Our little systems have their day
They have their day and cease to be.
Alfred North Tennyson (1809-1892), In Memorium

Freedom is the finest thing
We seek in all the world’s wide ring,
Who well can bear his freedom.
Wouldst thou be wise and bold,
Then love thy freedom more than gold,
For glory follow freedom
Bishop Thomas of Strangnas (1443), quoted by Albert Rosenhal, in The Social Programs of Sweden, A Search for  Security in a Free Society, 1967
Are doctors or the system to blame for high costs and poor outcomes?  

It’s a question that’s been festering below the surface of health reform since its inception .  
The lack of a rational system  and health system thinking as the root of the problem has its champions.  George Halvorson of Kaiser and other big health system are examples.    So are the academic publications  in business and medicine, like the Harvard Business Review and the New England Journal of Medicine.    So too are policy wonks and makers, policy makers and staffs in the national capitol, who wrote  and designed the unreadable and  unread Affordable Care Act.  To these thinkers,  it's a top-down thing.
If Only
The reasoning goes like this. 
If only we did away with incentives for personal gain on the part of physicians by doing away with fee-for-service and put physicians on salary  in coordinated teams and rewarded gains in population health and adherence to evidence-based guidelines and systematically engaged patients to prevent disease and improve health,    costs would go down and outcomes would improve.

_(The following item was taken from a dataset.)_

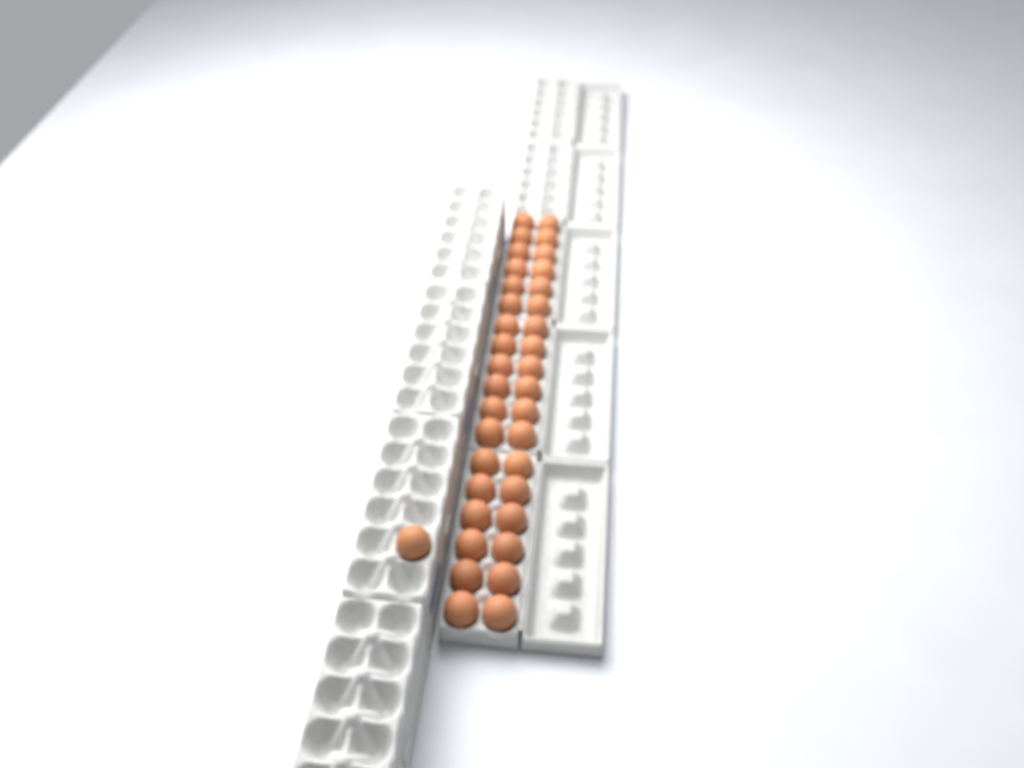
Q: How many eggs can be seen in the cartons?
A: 37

If only we listened to the experts and managers seeking the common good rather than the individual good,   prevention and wellness would reign among the general population. 
If only we would reward physicians for quality through pay-for-performance programs  all would be well.
This all sounds rational.  Unfortunately,  pay-for-performance programs, on the whole,  have mixed reviews.   They  have not consistently  improved results or lowered costs.  Nor have they changed physician behaviors.
Medical students continued to pick specialties over primary care because of prestige, better incomes, and balanced life styles;  they are more likely to use facilities they own rather than those owned by  health systems; and hospitals are more likely to expand profitable product lines rather than money-losing lines.  
And to compound the  problem,   physicians are more likely to treat the suffering of patients  and provide the best promise of care for the patient who sits at the desk or examining table across from them regardless of what’s best for the organization.   Furthermore,  they seek ways to pay off their medical school debts and to increase their productivity rather to advance the cause of the “system. The caregivers seem more anxious to please the patients and reduce suffering and foster hopes  rather than receive performance bonuses,
Tweet:    Who’s to blame for high costs and mediocre results of  U.S, health system.  It’s a dilemma:  system control vs individual doctor freedom.